• **YOUR OBJECTIVE**
Return the lines below that contain "down".

• **DATA PROVIDED**

▶

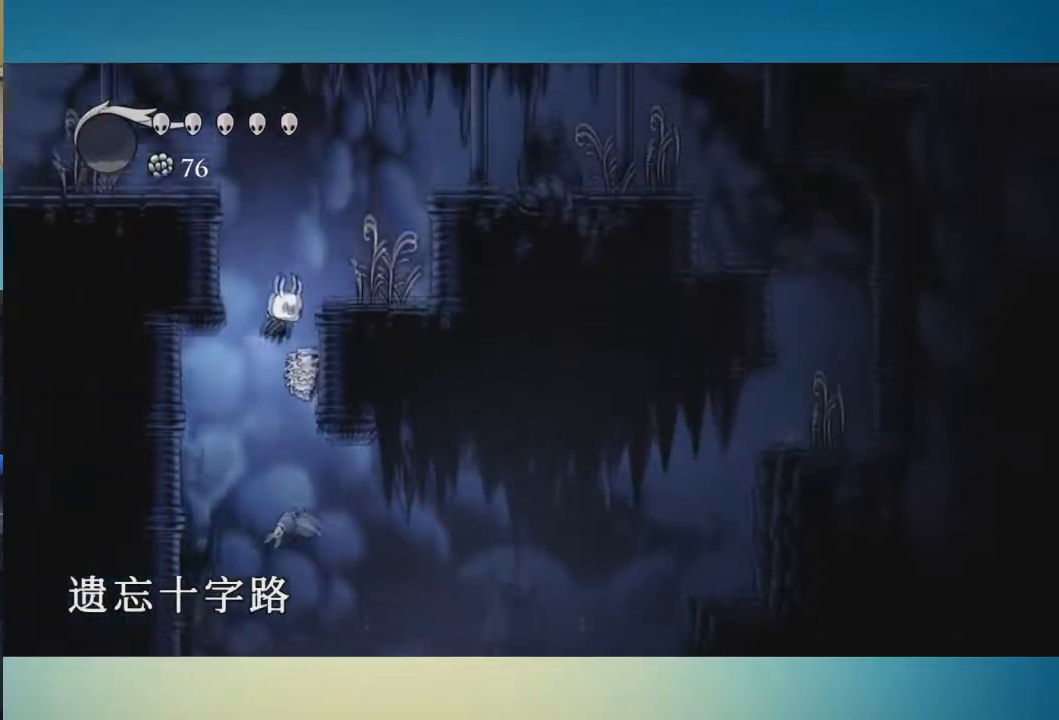
{"buttons": ["A"], "left_stick": "center", "right_stick": "center", "button_events": []}
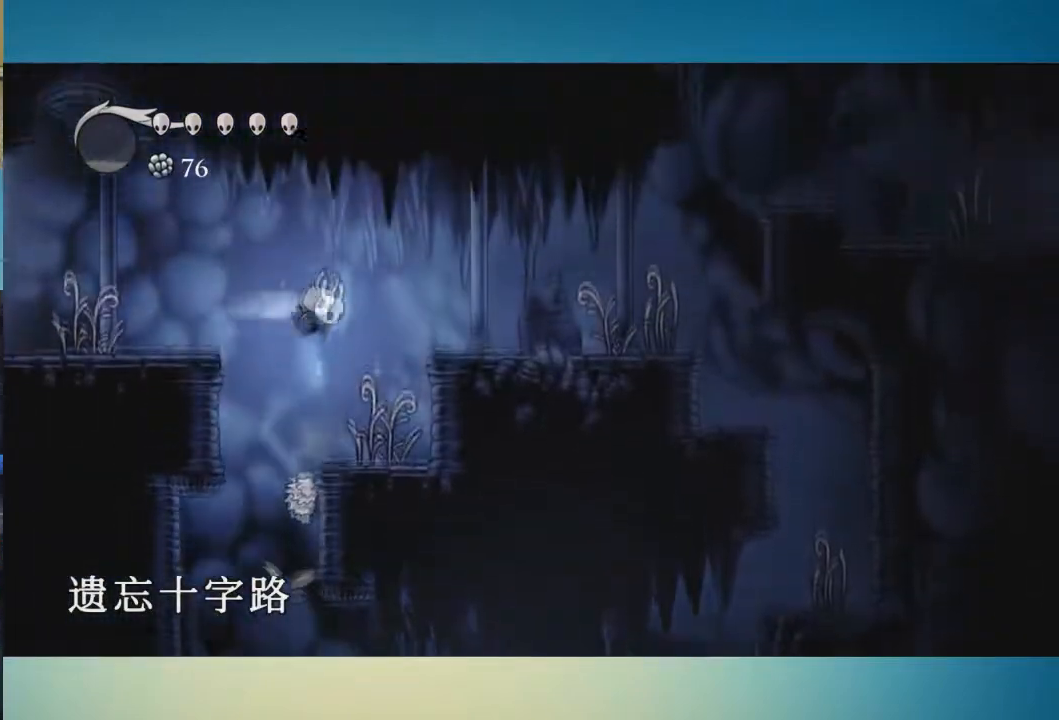
{"buttons": [], "left_stick": "center", "right_stick": "center", "button_events": [[100, "A", "up"]]}
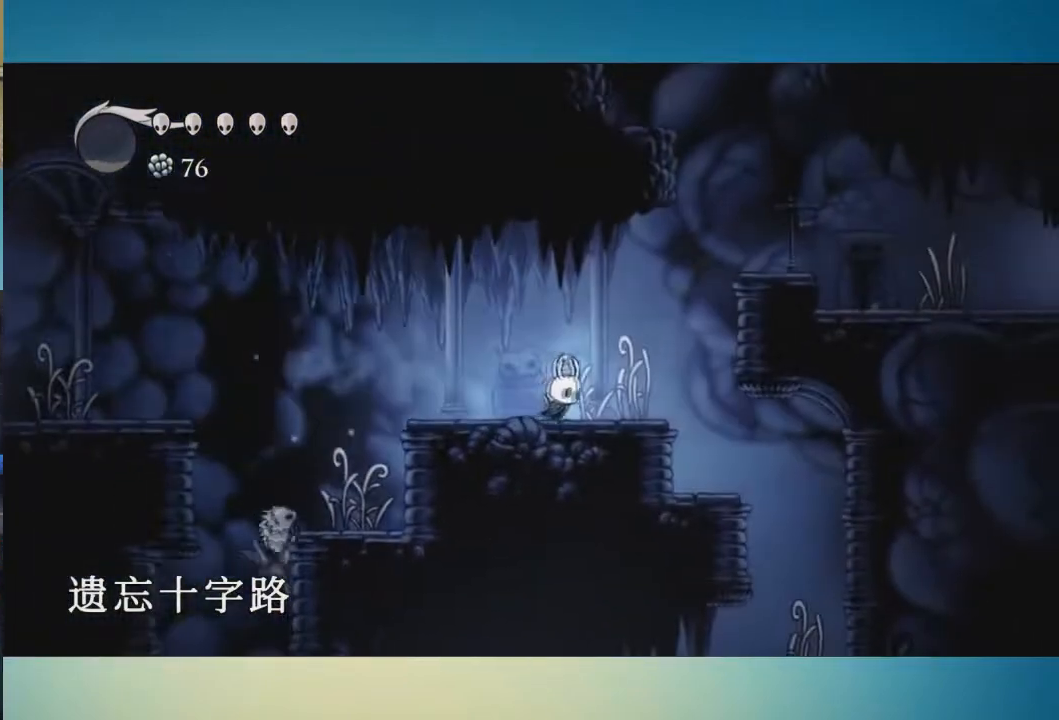
{"buttons": ["A"], "left_stick": "center", "right_stick": "center", "button_events": [[67, "A", "down"]]}
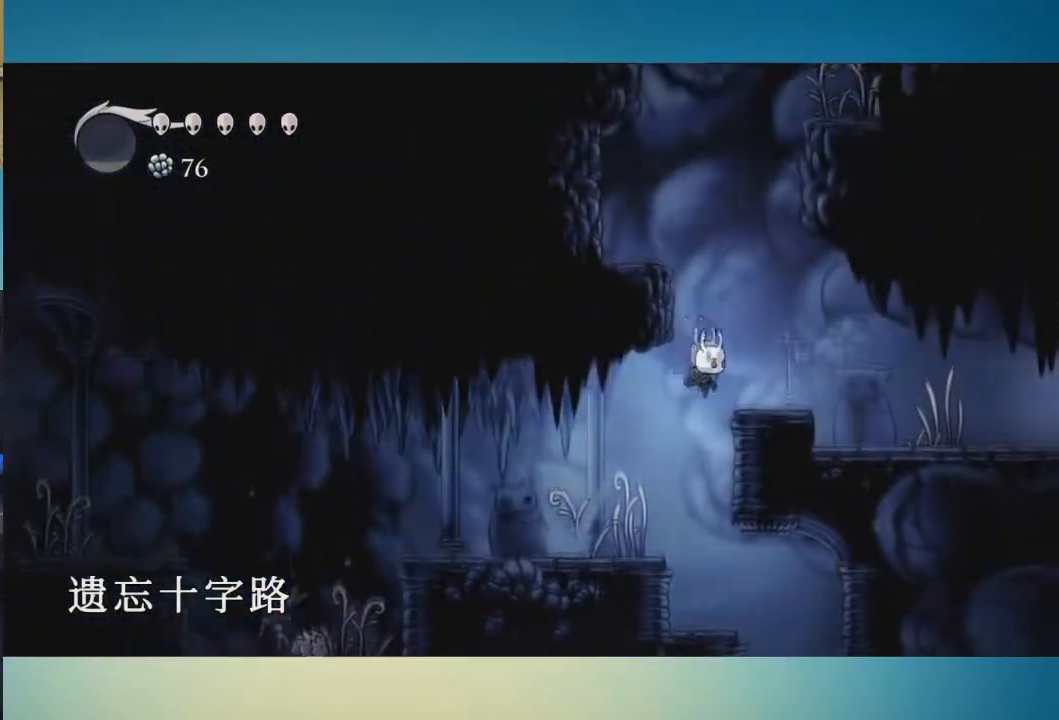
{"buttons": [], "left_stick": "center", "right_stick": "center", "button_events": [[83, "A", "up"], [183, "A", "down"], [450, "A", "up"]]}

◀

• **TASK RESULT**
{"buttons": ["A"], "left_stick": "center", "right_stick": "center", "button_events": [[67, "A", "down"]]}
{"buttons": [], "left_stick": "center", "right_stick": "center", "button_events": [[83, "A", "up"], [183, "A", "down"], [450, "A", "up"]]}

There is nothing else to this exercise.